I remember I had once asked her why she had to hit me every time I did something wrong.

“You could have explained me verbally also!”

“A stick is also a pertinent expression of love.” She said and conveniently changed the topic. Looking at her face I could very well judge it must have been tougher for her than it was for me.

Her perceptions of things are unique. And whenever I think about them at length they seem gravid with keys to some archaic locks.

For example, once a communal riot had broke out in her home town. Curfew was declared and army deployed. At midnight my mother – then a small child – suddenly was woken up by my worried-looking grandmother and asked to run out of the house. As she followed her outside, my mother enquired what the matter was.

“There is an earthquake!” My grandmother almost screamed.

“Is it Hindu or Muslim?” My mother shot back.

Whenever we get time to discuss various things, the session leaves me, more often than not, in a pensive state; embellishing my outlook with maturity all the time. Going by my mother’s confession, she wanted to study further and thereby make her own mark. But the kind of societal quicksand she belonged to trained her emotionally from her childhood to live her life within the shadow of a husband. Talent, desire, passion and the zeal to make an identity and design a personal independence – she was made to believe – doesn’t matter after a point in a woman’s life. So much so, that in the end she started believing in the faux belief.

“But how do you carry on without ever feeling frustrated?”

“A woman is tailor-made to absorb pain, right from her puberty.” She smiled and continued, “Actually a woman lies somewhere in the middle of the equilibrium between man and nature. So whatever we do or happens to us influences everything from individuals to society; nolens volens. Thus we are the ones for whom rules are made.”

My mother worships daily. And when she distributes the Prasad her eyes seem a vial filled to the brim with faith. I think this is her defence mechanism against the vagaries of life. I had also asked her what she thought about God.

“He can’t only be an idol?” I had remarked.

“God is nothing but our intentions.” She replied leaving me alone to ponder over it.

She is always surrounded with an aura that is a stentorian pronunciation of the substance that a genuine woman is made of. I have even seen one of my father’s office colleagues touching her feet! I didn’t understand that at first but as I grew up and women – in various avatars – touched my life there were instances when I tried to find my mother in them. I wasn’t successful every time but whenever I was, I felt honoured to bow down.

The most shocking thing about my mother is she does the same thing every day. And the most surprising thing is she does it with a smile. An entire life in the well of monotony! As if a mother never lives for herself. Every action, urge, wish in her is because of a surreal reaction to her family’s needs and wants.

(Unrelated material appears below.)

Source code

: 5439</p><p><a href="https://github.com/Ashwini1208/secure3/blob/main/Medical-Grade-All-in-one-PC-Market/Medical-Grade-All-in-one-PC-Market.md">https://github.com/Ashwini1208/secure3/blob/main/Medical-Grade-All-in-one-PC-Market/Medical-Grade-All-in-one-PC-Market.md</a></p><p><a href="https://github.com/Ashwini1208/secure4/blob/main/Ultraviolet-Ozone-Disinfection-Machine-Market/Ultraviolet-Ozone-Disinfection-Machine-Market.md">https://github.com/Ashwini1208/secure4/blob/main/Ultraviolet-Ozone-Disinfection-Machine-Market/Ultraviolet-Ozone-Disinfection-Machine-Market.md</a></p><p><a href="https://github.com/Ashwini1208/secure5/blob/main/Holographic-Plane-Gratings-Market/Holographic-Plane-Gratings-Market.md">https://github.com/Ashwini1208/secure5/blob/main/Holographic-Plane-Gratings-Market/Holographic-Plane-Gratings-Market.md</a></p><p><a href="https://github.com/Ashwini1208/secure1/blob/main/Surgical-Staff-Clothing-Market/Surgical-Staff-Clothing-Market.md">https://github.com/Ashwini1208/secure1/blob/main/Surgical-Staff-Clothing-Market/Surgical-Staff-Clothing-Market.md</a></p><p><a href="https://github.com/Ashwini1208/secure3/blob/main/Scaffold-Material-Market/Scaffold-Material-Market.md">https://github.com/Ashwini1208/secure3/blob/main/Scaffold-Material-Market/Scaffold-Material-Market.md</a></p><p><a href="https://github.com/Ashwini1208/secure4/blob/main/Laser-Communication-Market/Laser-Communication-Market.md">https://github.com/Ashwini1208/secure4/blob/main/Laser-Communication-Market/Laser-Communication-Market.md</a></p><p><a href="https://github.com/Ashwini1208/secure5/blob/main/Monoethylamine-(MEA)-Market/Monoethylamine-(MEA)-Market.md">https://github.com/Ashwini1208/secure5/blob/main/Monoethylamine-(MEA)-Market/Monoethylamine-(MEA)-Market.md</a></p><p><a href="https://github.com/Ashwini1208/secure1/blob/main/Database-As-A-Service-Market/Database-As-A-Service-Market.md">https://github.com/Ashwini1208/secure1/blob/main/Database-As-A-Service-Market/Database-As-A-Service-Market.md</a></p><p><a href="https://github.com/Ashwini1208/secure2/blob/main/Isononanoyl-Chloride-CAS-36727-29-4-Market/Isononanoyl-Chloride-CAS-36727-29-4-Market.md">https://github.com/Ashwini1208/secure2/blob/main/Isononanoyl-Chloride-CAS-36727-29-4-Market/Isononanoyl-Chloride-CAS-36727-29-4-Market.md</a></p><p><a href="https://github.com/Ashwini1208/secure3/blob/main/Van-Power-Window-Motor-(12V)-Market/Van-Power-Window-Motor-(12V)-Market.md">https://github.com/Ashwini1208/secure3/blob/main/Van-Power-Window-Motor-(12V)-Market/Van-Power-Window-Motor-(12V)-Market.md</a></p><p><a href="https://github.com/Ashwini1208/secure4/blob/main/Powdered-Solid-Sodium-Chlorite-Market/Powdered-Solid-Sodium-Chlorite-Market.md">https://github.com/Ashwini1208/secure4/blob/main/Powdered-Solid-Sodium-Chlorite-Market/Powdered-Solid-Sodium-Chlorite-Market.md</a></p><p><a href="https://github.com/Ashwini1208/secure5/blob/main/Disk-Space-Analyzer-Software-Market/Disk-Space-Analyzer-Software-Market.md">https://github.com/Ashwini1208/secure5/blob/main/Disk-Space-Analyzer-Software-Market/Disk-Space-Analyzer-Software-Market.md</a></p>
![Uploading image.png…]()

“Were you always like this, living for others?”

“No!”

“Then is that the change a woman goes through when she becomes a mother?”

“A woman connects with the woman inside when she becomes a mother.” She had a twinkle in her eyes when she said it. I believed it was a tear but she termed it pride.

I think the greatest blessing for any flame is the hand that guards it from flickering. And how the flame burns depends, to an extent, upon the warmth of the hand. Yet sometimes we take things so much for granted that we tend to ignore the very basic element that helps – at different stages of our existence – cement the bricks of sanity together to build a healthy wall of living for us.

It’s not that I have seen my mother play only a mother. Like the different seasons she too has played various roles exclusive of each other. As if within her resides the climate of creation. And in doing so she has allowed us to reap the benefits of all the different facets sown within her.

As I continue to see her getting caressed by time, I have confessed to myself that a woman – doesn’t matter the role – is, above all, the climax of a man’s life.